** Data for the task follows **
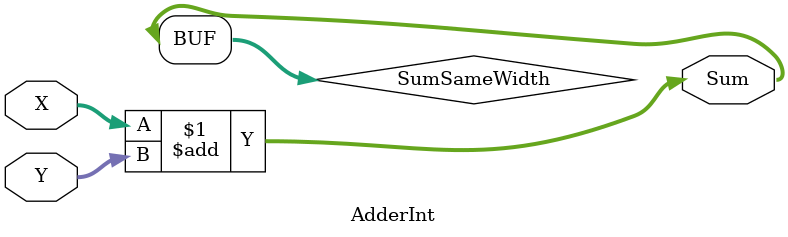
<source format=v>

`timescale 1ns/1ps

module ParamsGen (
  input  wire [15:0]   S_FP,
  output wire [15:0]   S_minus_B2_plus_C2_TC
);

  wire       [15:0]   adder1_Sum;
  wire       [15:0]   NegB2_plus_C2;
  wire       [15:0]   S_Abs_TC;

  AdderInt adder1 (
    .X   (S_Abs_TC[15:0]     ), //i
    .Y   (NegB2_plus_C2[15:0]), //i
    .Sum (adder1_Sum[15:0]   )  //o
  );
  assign NegB2_plus_C2 = 16'hc43a;
  assign S_Abs_TC = {1'b0,S_FP[14 : 0]};
  assign S_minus_B2_plus_C2_TC = adder1_Sum;

endmodule

module AdderInt (
  input  wire [15:0]   X,
  input  wire [15:0]   Y,
  output wire [15:0]   Sum
);

  wire       [15:0]   SumSameWidth;

  assign SumSameWidth = (X + Y);
  assign Sum = SumSameWidth;

endmodule

</source>
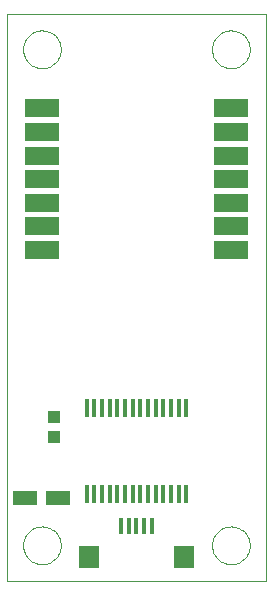
<source format=gtp>
G75*
G70*
%OFA0B0*%
%FSLAX24Y24*%
%IPPOS*%
%LPD*%
%AMOC8*
5,1,8,0,0,1.08239X$1,22.5*
%
%ADD10C,0.0000*%
%ADD11R,0.0157X0.0591*%
%ADD12R,0.1181X0.0591*%
%ADD13R,0.0394X0.0433*%
%ADD14R,0.0138X0.0551*%
%ADD15R,0.0709X0.0748*%
%ADD16R,0.0787X0.0472*%
D10*
X000574Y000574D02*
X000574Y019471D01*
X009235Y019471D01*
X009235Y000574D01*
X000574Y000574D01*
X001125Y001755D02*
X001127Y001805D01*
X001133Y001855D01*
X001143Y001904D01*
X001157Y001952D01*
X001174Y001999D01*
X001195Y002044D01*
X001220Y002088D01*
X001248Y002129D01*
X001280Y002168D01*
X001314Y002205D01*
X001351Y002239D01*
X001391Y002269D01*
X001433Y002296D01*
X001477Y002320D01*
X001523Y002341D01*
X001570Y002357D01*
X001618Y002370D01*
X001668Y002379D01*
X001717Y002384D01*
X001768Y002385D01*
X001818Y002382D01*
X001867Y002375D01*
X001916Y002364D01*
X001964Y002349D01*
X002010Y002331D01*
X002055Y002309D01*
X002098Y002283D01*
X002139Y002254D01*
X002178Y002222D01*
X002214Y002187D01*
X002246Y002149D01*
X002276Y002109D01*
X002303Y002066D01*
X002326Y002022D01*
X002345Y001976D01*
X002361Y001928D01*
X002373Y001879D01*
X002381Y001830D01*
X002385Y001780D01*
X002385Y001730D01*
X002381Y001680D01*
X002373Y001631D01*
X002361Y001582D01*
X002345Y001534D01*
X002326Y001488D01*
X002303Y001444D01*
X002276Y001401D01*
X002246Y001361D01*
X002214Y001323D01*
X002178Y001288D01*
X002139Y001256D01*
X002098Y001227D01*
X002055Y001201D01*
X002010Y001179D01*
X001964Y001161D01*
X001916Y001146D01*
X001867Y001135D01*
X001818Y001128D01*
X001768Y001125D01*
X001717Y001126D01*
X001668Y001131D01*
X001618Y001140D01*
X001570Y001153D01*
X001523Y001169D01*
X001477Y001190D01*
X001433Y001214D01*
X001391Y001241D01*
X001351Y001271D01*
X001314Y001305D01*
X001280Y001342D01*
X001248Y001381D01*
X001220Y001422D01*
X001195Y001466D01*
X001174Y001511D01*
X001157Y001558D01*
X001143Y001606D01*
X001133Y001655D01*
X001127Y001705D01*
X001125Y001755D01*
X007424Y001755D02*
X007426Y001805D01*
X007432Y001855D01*
X007442Y001904D01*
X007456Y001952D01*
X007473Y001999D01*
X007494Y002044D01*
X007519Y002088D01*
X007547Y002129D01*
X007579Y002168D01*
X007613Y002205D01*
X007650Y002239D01*
X007690Y002269D01*
X007732Y002296D01*
X007776Y002320D01*
X007822Y002341D01*
X007869Y002357D01*
X007917Y002370D01*
X007967Y002379D01*
X008016Y002384D01*
X008067Y002385D01*
X008117Y002382D01*
X008166Y002375D01*
X008215Y002364D01*
X008263Y002349D01*
X008309Y002331D01*
X008354Y002309D01*
X008397Y002283D01*
X008438Y002254D01*
X008477Y002222D01*
X008513Y002187D01*
X008545Y002149D01*
X008575Y002109D01*
X008602Y002066D01*
X008625Y002022D01*
X008644Y001976D01*
X008660Y001928D01*
X008672Y001879D01*
X008680Y001830D01*
X008684Y001780D01*
X008684Y001730D01*
X008680Y001680D01*
X008672Y001631D01*
X008660Y001582D01*
X008644Y001534D01*
X008625Y001488D01*
X008602Y001444D01*
X008575Y001401D01*
X008545Y001361D01*
X008513Y001323D01*
X008477Y001288D01*
X008438Y001256D01*
X008397Y001227D01*
X008354Y001201D01*
X008309Y001179D01*
X008263Y001161D01*
X008215Y001146D01*
X008166Y001135D01*
X008117Y001128D01*
X008067Y001125D01*
X008016Y001126D01*
X007967Y001131D01*
X007917Y001140D01*
X007869Y001153D01*
X007822Y001169D01*
X007776Y001190D01*
X007732Y001214D01*
X007690Y001241D01*
X007650Y001271D01*
X007613Y001305D01*
X007579Y001342D01*
X007547Y001381D01*
X007519Y001422D01*
X007494Y001466D01*
X007473Y001511D01*
X007456Y001558D01*
X007442Y001606D01*
X007432Y001655D01*
X007426Y001705D01*
X007424Y001755D01*
X007424Y018290D02*
X007426Y018340D01*
X007432Y018390D01*
X007442Y018439D01*
X007456Y018487D01*
X007473Y018534D01*
X007494Y018579D01*
X007519Y018623D01*
X007547Y018664D01*
X007579Y018703D01*
X007613Y018740D01*
X007650Y018774D01*
X007690Y018804D01*
X007732Y018831D01*
X007776Y018855D01*
X007822Y018876D01*
X007869Y018892D01*
X007917Y018905D01*
X007967Y018914D01*
X008016Y018919D01*
X008067Y018920D01*
X008117Y018917D01*
X008166Y018910D01*
X008215Y018899D01*
X008263Y018884D01*
X008309Y018866D01*
X008354Y018844D01*
X008397Y018818D01*
X008438Y018789D01*
X008477Y018757D01*
X008513Y018722D01*
X008545Y018684D01*
X008575Y018644D01*
X008602Y018601D01*
X008625Y018557D01*
X008644Y018511D01*
X008660Y018463D01*
X008672Y018414D01*
X008680Y018365D01*
X008684Y018315D01*
X008684Y018265D01*
X008680Y018215D01*
X008672Y018166D01*
X008660Y018117D01*
X008644Y018069D01*
X008625Y018023D01*
X008602Y017979D01*
X008575Y017936D01*
X008545Y017896D01*
X008513Y017858D01*
X008477Y017823D01*
X008438Y017791D01*
X008397Y017762D01*
X008354Y017736D01*
X008309Y017714D01*
X008263Y017696D01*
X008215Y017681D01*
X008166Y017670D01*
X008117Y017663D01*
X008067Y017660D01*
X008016Y017661D01*
X007967Y017666D01*
X007917Y017675D01*
X007869Y017688D01*
X007822Y017704D01*
X007776Y017725D01*
X007732Y017749D01*
X007690Y017776D01*
X007650Y017806D01*
X007613Y017840D01*
X007579Y017877D01*
X007547Y017916D01*
X007519Y017957D01*
X007494Y018001D01*
X007473Y018046D01*
X007456Y018093D01*
X007442Y018141D01*
X007432Y018190D01*
X007426Y018240D01*
X007424Y018290D01*
X001125Y018290D02*
X001127Y018340D01*
X001133Y018390D01*
X001143Y018439D01*
X001157Y018487D01*
X001174Y018534D01*
X001195Y018579D01*
X001220Y018623D01*
X001248Y018664D01*
X001280Y018703D01*
X001314Y018740D01*
X001351Y018774D01*
X001391Y018804D01*
X001433Y018831D01*
X001477Y018855D01*
X001523Y018876D01*
X001570Y018892D01*
X001618Y018905D01*
X001668Y018914D01*
X001717Y018919D01*
X001768Y018920D01*
X001818Y018917D01*
X001867Y018910D01*
X001916Y018899D01*
X001964Y018884D01*
X002010Y018866D01*
X002055Y018844D01*
X002098Y018818D01*
X002139Y018789D01*
X002178Y018757D01*
X002214Y018722D01*
X002246Y018684D01*
X002276Y018644D01*
X002303Y018601D01*
X002326Y018557D01*
X002345Y018511D01*
X002361Y018463D01*
X002373Y018414D01*
X002381Y018365D01*
X002385Y018315D01*
X002385Y018265D01*
X002381Y018215D01*
X002373Y018166D01*
X002361Y018117D01*
X002345Y018069D01*
X002326Y018023D01*
X002303Y017979D01*
X002276Y017936D01*
X002246Y017896D01*
X002214Y017858D01*
X002178Y017823D01*
X002139Y017791D01*
X002098Y017762D01*
X002055Y017736D01*
X002010Y017714D01*
X001964Y017696D01*
X001916Y017681D01*
X001867Y017670D01*
X001818Y017663D01*
X001768Y017660D01*
X001717Y017661D01*
X001668Y017666D01*
X001618Y017675D01*
X001570Y017688D01*
X001523Y017704D01*
X001477Y017725D01*
X001433Y017749D01*
X001391Y017776D01*
X001351Y017806D01*
X001314Y017840D01*
X001280Y017877D01*
X001248Y017916D01*
X001220Y017957D01*
X001195Y018001D01*
X001174Y018046D01*
X001157Y018093D01*
X001143Y018141D01*
X001133Y018190D01*
X001127Y018240D01*
X001125Y018290D01*
D11*
X003241Y006332D03*
X003497Y006332D03*
X003753Y006332D03*
X004009Y006332D03*
X004265Y006332D03*
X004521Y006332D03*
X004776Y006332D03*
X005032Y006332D03*
X005288Y006332D03*
X005544Y006332D03*
X005800Y006332D03*
X006056Y006332D03*
X006312Y006332D03*
X006568Y006332D03*
X006568Y003477D03*
X006312Y003477D03*
X006056Y003477D03*
X005800Y003477D03*
X005544Y003477D03*
X005288Y003477D03*
X005032Y003477D03*
X004776Y003477D03*
X004521Y003477D03*
X004265Y003477D03*
X004009Y003477D03*
X003753Y003477D03*
X003497Y003477D03*
X003241Y003477D03*
D12*
X001755Y011597D03*
X001755Y012385D03*
X001755Y013172D03*
X001755Y013960D03*
X001755Y014747D03*
X001755Y015534D03*
X001755Y016322D03*
X008054Y016322D03*
X008054Y015534D03*
X008054Y014747D03*
X008054Y013960D03*
X008054Y013172D03*
X008054Y012385D03*
X008054Y011597D03*
D13*
X002149Y006026D03*
X002149Y005357D03*
D14*
X004393Y002404D03*
X004649Y002404D03*
X004904Y002404D03*
X005160Y002404D03*
X005416Y002404D03*
D15*
X006479Y001361D03*
X003330Y001361D03*
D16*
X002306Y003330D03*
X001204Y003330D03*
M02*

</source>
** End of Data for the task **
Which lines hold the word "input"? Return all of them from the records above.

  input  wire [15:0]   S_FP,
  input  wire [15:0]   X,
  input  wire [15:0]   Y,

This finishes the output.